This attachment (and the attachment before it) should represent the information
you requested.

One more comment+attachment immediately follows.

Comment 9 Alex Markley 2008-02-19 21:45:37 UTC
Created attachment 295341 [details]
screen capture of crashed powerpc

My last attachment for the day.

It's something of a miracle, but I figured out that if I enter text mode
immediately before the crash, I can see some of the debug output from the
powerpc monitor. (Apparently, the black bar I've been seeing is the monitor's
attempt to dump debugging information to the screen while the video hardware is
in video mode.)

I apologize for the low quality of the image. Let me know if it's not readable
enough, and I can borrow somebody else's camera.

Comment 10 Robert Story 2008-02-26 16:27:52 UTC
did the info from comment 6 help? Anything else you need?

Comment 11 John W. Linville 2008-02-26 16:41:12 UTC
Thanks for the information, I'm sure it will be helpful.  I'm sorry I have 
been too busy to deal with it in the last week.  I'll CC the upstream 
maintainer, in case he can provide a quick word of advise on the issue.

In the meantime, have you tried a later F8 kernel?

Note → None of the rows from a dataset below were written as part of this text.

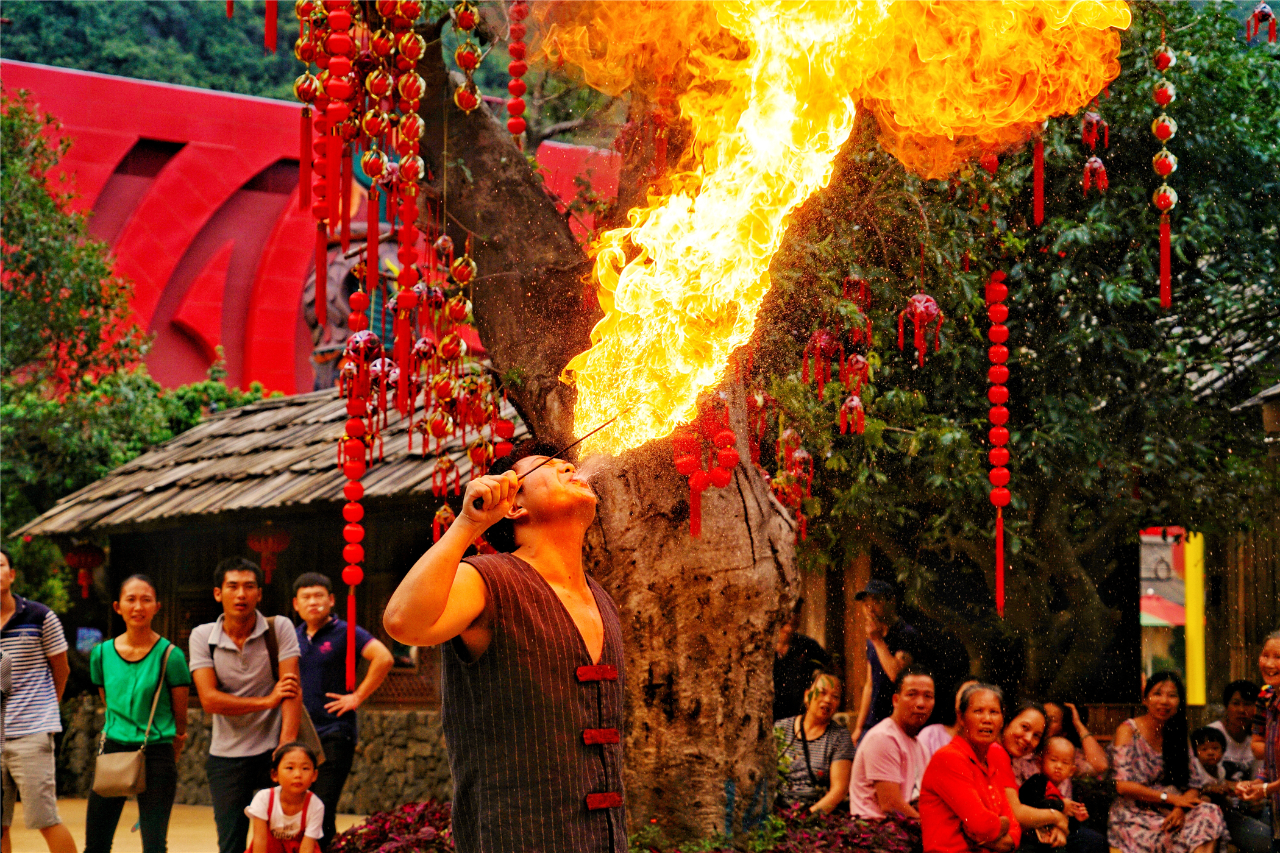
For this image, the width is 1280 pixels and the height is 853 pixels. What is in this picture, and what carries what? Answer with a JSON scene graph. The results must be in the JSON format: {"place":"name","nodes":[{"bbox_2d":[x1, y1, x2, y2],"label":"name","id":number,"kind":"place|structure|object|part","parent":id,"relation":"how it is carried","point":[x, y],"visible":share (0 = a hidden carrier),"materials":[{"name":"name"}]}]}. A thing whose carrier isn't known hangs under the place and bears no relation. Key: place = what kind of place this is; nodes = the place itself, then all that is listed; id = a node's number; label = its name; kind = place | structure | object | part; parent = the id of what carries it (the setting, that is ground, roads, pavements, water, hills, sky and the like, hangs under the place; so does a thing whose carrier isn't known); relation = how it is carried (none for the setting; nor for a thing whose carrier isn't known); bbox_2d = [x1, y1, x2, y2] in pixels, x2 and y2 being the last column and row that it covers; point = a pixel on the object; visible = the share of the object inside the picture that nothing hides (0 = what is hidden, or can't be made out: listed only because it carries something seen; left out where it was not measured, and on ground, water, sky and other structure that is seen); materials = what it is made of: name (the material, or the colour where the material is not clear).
{"place":"outdoors","nodes":[
{"label":"outdoors","id":0,"kind":"place"},
{"bbox_2d":[1,799,363,852],"label":"pavement","id":1,"kind":"structure","parent":0,"point":[38,834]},
{"bbox_2d":[0,547,76,852],"label":"man","id":2,"kind":"object","parent":1,"relation":"on","point":[28,625],"visible":1},
{"bbox_2d":[83,574,191,852],"label":"woman","id":3,"kind":"object","parent":1,"relation":"on","point":[153,665],"visible":0.99},
{"bbox_2d":[91,640,175,791],"label":"shoulder bag","id":4,"kind":"object","parent":3,"relation":"hanging from","point":[131,767],"visible":0.92,"materials":[{"name":"beige leather"}]},
{"bbox_2d":[188,554,305,852],"label":"man","id":5,"kind":"object","parent":1,"relation":"on","point":[214,640],"visible":0.99},
{"bbox_2d":[265,612,326,763],"label":"shoulder bag","id":6,"kind":"object","parent":5,"relation":"hanging from","point":[304,729],"visible":0.29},
{"bbox_2d":[243,741,327,852],"label":"child","id":7,"kind":"object","parent":1,"relation":"on","point":[264,819],"visible":0.98},
{"bbox_2d":[290,568,392,842],"label":"man","id":8,"kind":"object","parent":1,"relation":"on","point":[309,581],"visible":0.85},
{"bbox_2d":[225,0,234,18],"label":"tassel","id":9,"kind":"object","parent":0,"point":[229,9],"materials":[{"name":"red fabric"}]},
{"bbox_2d":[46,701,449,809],"label":"stone wall","id":10,"kind":"structure","parent":0,"point":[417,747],"materials":[{"name":"grey stone"}]},
{"bbox_2d":[12,385,528,804],"label":"building","id":11,"kind":"structure","parent":0,"point":[153,538],"materials":[{"name":"brown wood"}]},
{"bbox_2d":[62,539,107,599],"label":"red lantern","id":12,"kind":"object","parent":11,"relation":"hanging from","point":[83,553],"visible":0.88,"materials":[{"name":"red fabric"}]},
{"bbox_2d":[245,521,291,583],"label":"red lantern","id":13,"kind":"object","parent":11,"relation":"hanging from","point":[273,538],"visible":0.9,"materials":[{"name":"red fabric"}]},
{"bbox_2d":[0,0,569,110],"label":"hill","id":14,"kind":"structure","parent":0,"point":[66,6],"materials":[{"name":"green plant"}]},
{"bbox_2d":[0,55,623,399],"label":"red wall","id":15,"kind":"structure","parent":0,"point":[196,359],"materials":[{"name":"red paint"}]},
{"bbox_2d":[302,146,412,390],"label":"statue","id":16,"kind":"object","parent":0,"point":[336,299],"visible":0.36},
{"bbox_2d":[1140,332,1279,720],"label":"wooden building","id":17,"kind":"structure","parent":0,"point":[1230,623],"materials":[{"name":"brown wood"}]},
{"bbox_2d":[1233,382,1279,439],"label":"roof","id":18,"kind":"structure","parent":17,"relation":"attached to","point":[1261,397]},
{"label":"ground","id":19,"kind":"structure","parent":0},
{"bbox_2d":[0,79,277,596],"label":"tree","id":20,"kind":"object","parent":19,"relation":"on","point":[124,453],"visible":0.72,"materials":[{"name":"green plant"}]},
{"bbox_2d":[330,800,455,852],"label":"purple shrub","id":21,"kind":"object","parent":19,"relation":"on","point":[376,832],"visible":0.6,"materials":[{"name":"plant"}]},
{"bbox_2d":[385,443,624,852],"label":"man","id":22,"kind":"object","parent":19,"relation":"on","point":[442,595],"visible":0.97},
{"bbox_2d":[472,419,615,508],"label":"torch","id":23,"kind":"object","parent":22,"relation":"in","point":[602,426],"visible":0.84,"materials":[{"name":"black"}]},
{"bbox_2d":[545,0,1133,457],"label":"flame","id":24,"kind":"object","parent":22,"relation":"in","point":[750,120],"visible":0.91,"materials":[{"name":"orange"}]},
{"bbox_2d":[395,6,805,852],"label":"tree","id":25,"kind":"object","parent":19,"relation":"on","point":[745,720],"visible":0.75,"materials":[{"name":"brown plant"}]},
{"bbox_2d":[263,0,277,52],"label":"tassel","id":26,"kind":"object","parent":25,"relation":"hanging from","point":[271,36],"visible":0.94,"materials":[{"name":"red fabric"}]},
{"bbox_2d":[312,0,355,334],"label":"string","id":27,"kind":"object","parent":25,"relation":"hanging from","point":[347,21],"visible":0.95,"materials":[{"name":"red"}]},
{"bbox_2d":[338,273,369,693],"label":"string","id":28,"kind":"object","parent":25,"relation":"hanging from","point":[359,575],"visible":0.91,"materials":[{"name":"red"}]},
{"bbox_2d":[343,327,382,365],"label":"lantern","id":29,"kind":"object","parent":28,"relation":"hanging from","point":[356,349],"visible":0.85,"materials":[{"name":"red"}]},
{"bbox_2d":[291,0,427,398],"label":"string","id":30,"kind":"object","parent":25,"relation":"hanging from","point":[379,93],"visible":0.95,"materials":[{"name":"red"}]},
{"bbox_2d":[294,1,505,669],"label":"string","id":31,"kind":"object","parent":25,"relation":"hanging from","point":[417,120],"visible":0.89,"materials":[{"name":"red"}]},
{"bbox_2d":[380,0,426,425],"label":"string","id":32,"kind":"object","parent":25,"relation":"hanging from","point":[401,170],"visible":0.95,"materials":[{"name":"red"}]},
{"bbox_2d":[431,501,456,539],"label":"lantern","id":33,"kind":"object","parent":25,"relation":"hanging from","point":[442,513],"visible":0.64,"materials":[{"name":"red"}]},
{"bbox_2d":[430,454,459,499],"label":"lantern","id":34,"kind":"object","parent":25,"relation":"hanging from","point":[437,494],"visible":0.89,"materials":[{"name":"red"}]},
{"bbox_2d":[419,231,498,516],"label":"string","id":35,"kind":"object","parent":25,"relation":"hanging from","point":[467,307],"visible":0.8,"materials":[{"name":"red"}]},
{"bbox_2d":[451,0,484,112],"label":"string","id":36,"kind":"object","parent":25,"relation":"hanging from","point":[469,21],"visible":0.96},
{"bbox_2d":[505,0,527,141],"label":"string","id":37,"kind":"object","parent":25,"relation":"hanging from","point":[519,103],"visible":0.92,"materials":[{"name":"red"}]},
{"label":"tree trunk","id":38,"kind":"part","parent":25,"relation":"part of","materials":[{"name":"brown wood"}]},
{"bbox_2d":[674,394,739,539],"label":"lantern cluster","id":39,"kind":"object","parent":25,"relation":"hanging from","point":[727,434],"visible":0.86,"materials":[{"name":"red fabric"}]},
{"bbox_2d":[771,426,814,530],"label":"lantern cluster","id":40,"kind":"object","parent":25,"relation":"hanging from","point":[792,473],"visible":0.79,"materials":[{"name":"red fabric"}]},
{"bbox_2d":[633,803,926,852],"label":"shrub","id":41,"kind":"object","parent":19,"relation":"on","point":[887,834],"visible":0.59,"materials":[{"name":"plant"}]},
{"bbox_2d":[771,615,832,722],"label":"person","id":42,"kind":"object","parent":19,"relation":"on","point":[795,655],"visible":0.68},
{"bbox_2d":[777,670,855,816],"label":"woman","id":43,"kind":"object","parent":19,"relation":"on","point":[812,710],"visible":0.87},
{"bbox_2d":[851,580,919,736],"label":"man","id":44,"kind":"object","parent":19,"relation":"on","point":[875,667],"visible":0.76},
{"bbox_2d":[850,668,938,820],"label":"man","id":45,"kind":"object","parent":19,"relation":"on","point":[898,735],"visible":0.88},
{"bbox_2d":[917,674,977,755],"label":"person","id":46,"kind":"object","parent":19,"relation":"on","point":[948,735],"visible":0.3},
{"bbox_2d":[917,679,1027,852],"label":"woman","id":47,"kind":"object","parent":19,"relation":"on","point":[965,789],"visible":1},
{"bbox_2d":[764,0,1279,710],"label":"tree","id":48,"kind":"object","parent":19,"relation":"on","point":[1126,284],"visible":0.79,"materials":[{"name":"green plant"}]},
{"bbox_2d":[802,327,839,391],"label":"lantern","id":49,"kind":"object","parent":48,"relation":"hanging from","point":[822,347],"visible":0.92,"materials":[{"name":"red fabric"}]},
{"bbox_2d":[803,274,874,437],"label":"lantern cluster","id":50,"kind":"object","parent":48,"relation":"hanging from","point":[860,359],"visible":0.91,"materials":[{"name":"red fabric"}]},
{"bbox_2d":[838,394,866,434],"label":"lantern","id":51,"kind":"object","parent":48,"relation":"hanging from","point":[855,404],"visible":0.92,"materials":[{"name":"red fabric"}]},
{"bbox_2d":[896,291,944,365],"label":"lantern","id":52,"kind":"object","parent":48,"relation":"hanging from","point":[907,309],"visible":0.92,"materials":[{"name":"red fabric"}]},
{"bbox_2d":[984,267,1011,623],"label":"string","id":53,"kind":"object","parent":48,"relation":"hanging from","point":[1002,411],"visible":0.94,"materials":[{"name":"red"}]},
{"bbox_2d":[1031,134,1045,226],"label":"tassel","id":54,"kind":"object","parent":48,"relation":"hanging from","point":[1038,202],"visible":0.77,"materials":[{"name":"red fabric"}]},
{"bbox_2d":[1080,110,1109,193],"label":"lantern","id":55,"kind":"object","parent":48,"relation":"hanging from","point":[1098,165],"visible":0.9,"materials":[{"name":"red fabric"}]},
{"bbox_2d":[1150,37,1178,316],"label":"string","id":56,"kind":"object","parent":48,"relation":"hanging from","point":[1166,242],"visible":0.94,"materials":[{"name":"red"}]},
{"bbox_2d":[1245,1,1276,42],"label":"lantern","id":57,"kind":"object","parent":48,"relation":"hanging from","point":[1268,16],"visible":0.94,"materials":[{"name":"red fabric"}]},
{"bbox_2d":[997,702,1098,852],"label":"woman","id":58,"kind":"object","parent":19,"relation":"on","point":[1013,737],"visible":0.6},
{"bbox_2d":[1021,739,1086,849],"label":"child","id":59,"kind":"object","parent":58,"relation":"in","point":[1063,762],"visible":0.84},
{"bbox_2d":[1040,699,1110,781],"label":"woman","id":60,"kind":"object","parent":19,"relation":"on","point":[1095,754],"visible":0.5},
{"bbox_2d":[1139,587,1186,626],"label":"umbrella","id":61,"kind":"object","parent":19,"relation":"on","point":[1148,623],"visible":0.27,"materials":[{"name":"red"}]},
{"bbox_2d":[1105,665,1229,852],"label":"woman","id":62,"kind":"object","parent":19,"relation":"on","point":[1148,754],"visible":0.96},
{"bbox_2d":[1183,530,1206,706],"label":"yellow post","id":63,"kind":"object","parent":19,"relation":"on","point":[1191,670],"visible":0.56,"materials":[{"name":"yellow"}]},
{"bbox_2d":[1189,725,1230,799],"label":"child","id":64,"kind":"object","parent":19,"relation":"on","point":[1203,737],"visible":0.79},
{"bbox_2d":[1201,680,1272,852],"label":"woman","id":65,"kind":"object","parent":19,"relation":"on","point":[1230,710],"visible":0.73},
{"bbox_2d":[1239,632,1279,852],"label":"woman","id":66,"kind":"object","parent":19,"relation":"on","point":[1278,754],"visible":0.96}
]}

   http://koji.fedoraproject.org/koji/buildinfo?buildID=39121

Do you get similar results with it?

Comment 12 Robert Story 2008-02-26 17:52:52 UTC
I tried the kernel from comment 11, and was able to bring up the wireless
interface and get an ip address from dhcp.. no log warning messages, bandess or
panics.

Comment 13 John W. Linville 2008-02-26 18:09:44 UTC
Ah, cool!

Comment 14 Alex Markley 2008-02-26 18:53:37 UTC
This new kernel (2.6.24.2-10.fc8) appears to solve the problem for me. I will
continue testing, but unless you hear from me again, the bug is resolved. :)